● Exercise brief:
From the first line to the last, write out the records exactly.

● Exercise data:
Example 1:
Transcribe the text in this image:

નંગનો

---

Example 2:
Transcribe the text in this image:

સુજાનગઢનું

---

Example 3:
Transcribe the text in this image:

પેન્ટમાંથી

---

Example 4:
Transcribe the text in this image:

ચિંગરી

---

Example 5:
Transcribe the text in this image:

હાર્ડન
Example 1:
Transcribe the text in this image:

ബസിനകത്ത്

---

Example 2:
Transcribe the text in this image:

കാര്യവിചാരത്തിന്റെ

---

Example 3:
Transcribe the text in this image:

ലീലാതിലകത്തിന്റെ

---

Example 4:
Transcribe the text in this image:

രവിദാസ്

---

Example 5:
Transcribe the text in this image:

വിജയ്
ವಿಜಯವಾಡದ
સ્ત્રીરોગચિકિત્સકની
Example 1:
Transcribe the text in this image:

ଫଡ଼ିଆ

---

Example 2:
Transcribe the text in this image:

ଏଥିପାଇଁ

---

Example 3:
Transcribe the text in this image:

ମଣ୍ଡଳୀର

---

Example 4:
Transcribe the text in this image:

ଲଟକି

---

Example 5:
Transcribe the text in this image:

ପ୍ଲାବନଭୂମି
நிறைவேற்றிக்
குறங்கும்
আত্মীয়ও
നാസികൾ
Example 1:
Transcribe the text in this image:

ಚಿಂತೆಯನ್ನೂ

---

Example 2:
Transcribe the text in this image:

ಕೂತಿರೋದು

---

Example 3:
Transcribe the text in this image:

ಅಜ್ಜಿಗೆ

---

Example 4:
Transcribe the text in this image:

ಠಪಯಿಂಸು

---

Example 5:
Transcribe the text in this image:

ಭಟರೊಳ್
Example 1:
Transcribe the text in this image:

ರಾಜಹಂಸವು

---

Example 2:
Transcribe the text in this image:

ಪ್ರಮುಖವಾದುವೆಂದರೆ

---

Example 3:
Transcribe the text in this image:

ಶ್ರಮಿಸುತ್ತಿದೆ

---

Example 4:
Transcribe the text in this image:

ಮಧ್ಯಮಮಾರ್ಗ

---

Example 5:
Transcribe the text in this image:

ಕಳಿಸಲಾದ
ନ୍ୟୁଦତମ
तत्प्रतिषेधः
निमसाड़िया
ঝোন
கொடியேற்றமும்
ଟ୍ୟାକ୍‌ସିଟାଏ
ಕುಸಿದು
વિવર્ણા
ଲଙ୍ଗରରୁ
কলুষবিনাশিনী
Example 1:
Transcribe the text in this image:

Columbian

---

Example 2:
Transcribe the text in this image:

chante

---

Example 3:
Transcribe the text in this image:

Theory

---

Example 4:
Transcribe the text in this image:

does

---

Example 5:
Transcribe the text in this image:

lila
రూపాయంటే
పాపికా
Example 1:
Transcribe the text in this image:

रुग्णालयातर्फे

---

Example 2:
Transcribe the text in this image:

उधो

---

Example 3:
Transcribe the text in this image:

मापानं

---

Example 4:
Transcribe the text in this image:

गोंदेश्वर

● Response to this task:
Example 1:
Transcribe the text in this image:

નંગનો

---

Example 2:
Transcribe the text in this image:

સુજાનગઢનું

---

Example 3:
Transcribe the text in this image:

પેન્ટમાંથી

---

Example 4:
Transcribe the text in this image:

ચિંગરી

---

Example 5:
Transcribe the text in this image:

હાર્ડન
Example 1:
Transcribe the text in this image:

ബസിനകത്ത്

---

Example 2:
Transcribe the text in this image:

കാര്യവിചാരത്തിന്റെ

---

Example 3:
Transcribe the text in this image:

ലീലാതിലകത്തിന്റെ

---

Example 4:
Transcribe the text in this image:

രവിദാസ്

---

Example 5:
Transcribe the text in this image:

വിജയ്
ವಿಜಯವಾಡದ
સ્ત્રીરોગચિકિત્સકની
Example 1:
Transcribe the text in this image:

ଫଡ଼ିଆ

---

Example 2:
Transcribe the text in this image:

ଏଥିପାଇଁ

---

Example 3:
Transcribe the text in this image:

ମଣ୍ଡଳୀର

---

Example 4:
Transcribe the text in this image:

ଲଟକି

---

Example 5:
Transcribe the text in this image:

ପ୍ଲାବନଭୂମି
நிறைவேற்றிக்
குறங்கும்
আত্মীয়ও
നാസികൾ
Example 1:
Transcribe the text in this image:

ಚಿಂತೆಯನ್ನೂ

---

Example 2:
Transcribe the text in this image:

ಕೂತಿರೋದು

---

Example 3:
Transcribe the text in this image:

ಅಜ್ಜಿಗೆ

---

Example 4:
Transcribe the text in this image:

ಠಪಯಿಂಸು

---

Example 5:
Transcribe the text in this image:

ಭಟರೊಳ್
Example 1:
Transcribe the text in this image:

ರಾಜಹಂಸವು

---

Example 2:
Transcribe the text in this image:

ಪ್ರಮುಖವಾದುವೆಂದರೆ

---

Example 3:
Transcribe the text in this image:

ಶ್ರಮಿಸುತ್ತಿದೆ

---

Example 4:
Transcribe the text in this image:

ಮಧ್ಯಮಮಾರ್ಗ

---

Example 5:
Transcribe the text in this image:

ಕಳಿಸಲಾದ
ନ୍ୟୁଦତମ
तत्प्रतिषेधः
निमसाड़िया
ঝোন
கொடியேற்றமும்
ଟ୍ୟାକ୍‌ସିଟାଏ
ಕುಸಿದು
વિવર્ણા
ଲଙ୍ଗରରୁ
কলুষবিনাশিনী
Example 1:
Transcribe the text in this image:

Columbian

---

Example 2:
Transcribe the text in this image:

chante

---

Example 3:
Transcribe the text in this image:

Theory

---

Example 4:
Transcribe the text in this image:

does

---

Example 5:
Transcribe the text in this image:

lila
రూపాయంటే
పాపికా
Example 1:
Transcribe the text in this image:

रुग्णालयातर्फे

---

Example 2:
Transcribe the text in this image:

उधो

---

Example 3:
Transcribe the text in this image:

मापानं

---

Example 4:
Transcribe the text in this image:

गोंदेश्वर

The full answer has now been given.